You are trying to apply realistic constraints to a hypothetical situation that is not intended to be realistic

Your thought experiment, as you want it to be interpreted, is too unrealistic for it to imply a new and surprising critique of Bayesian rationality in our world. However, the title of your post implies (at least to me) that it does form such a critique.

The gamesmaster has no desire to engage with any of your questions or your attempts to avoid directly naming a number. He simply tells you to just name a number.

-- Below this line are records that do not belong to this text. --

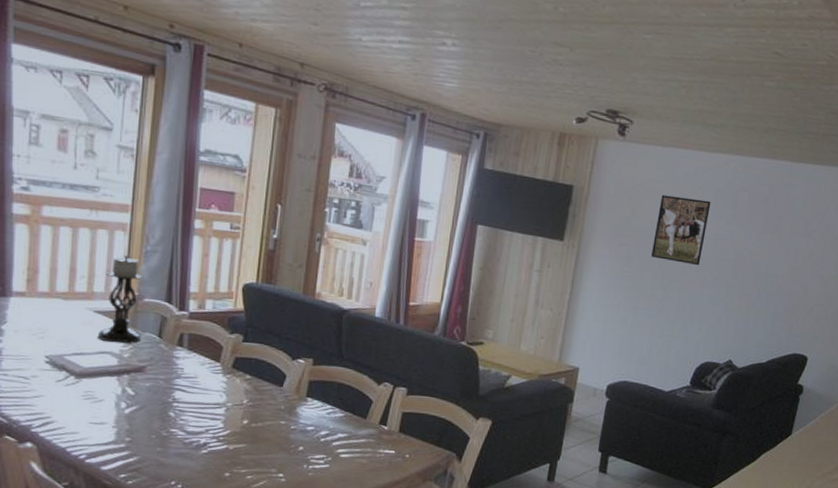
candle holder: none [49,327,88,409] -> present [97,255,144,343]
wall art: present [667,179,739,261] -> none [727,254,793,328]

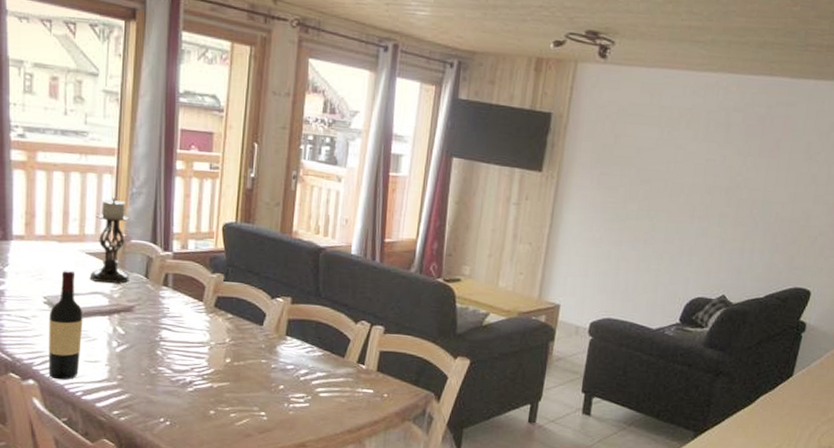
wine bottle: none [49,328,90,443] -> present [48,270,83,380]
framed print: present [651,194,711,266] -> none [636,119,701,195]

If we interpret the thought experiment as happening in a world similar to our own—which I think is more interesting than an incomprehensible world where the 2nd law of thermodynamics does not exist and the Kolmogorov axioms don't hold by definition—I would be surprised that such a gamesmaster would view Arabic numerals as the only or best way to communicate an arbitrarily large number. This seems, to me, like a primitive human thought that's very limited in comparison to the concepts available to a superintelligence which can read a human's source code and take measurements of the neurons and subatomic particles in his brain. As a human playing this game I would, unless told otherwise in no uncertain terms, try to think outside the limited-human box, both because I believe this would allow me to communicate numbers of greater magnitude and because I would expect the gamesmaster's motive to include something more interesting, and humane and sensible, than testing my ability to recite digits for an arbitrary length of time.

There's a fascinating tension in the idea that the gamesmaster is an FAI, because he would bestow upon me arbitrary utility, yet he might be so unhelpful as to have me recite a number for billions of years or more. And what if my utility function includes (timeless?) preferences that interfere with the functioning of the gamesmaster or the game itself?

Comment author: casebash 07 January 2016 03:34:41AM 0 points [-]

"However, the title of your post" - titles need to be short so they can't convey all the complexity of the actual situation.

"Which I think is more interesting" - To each their own.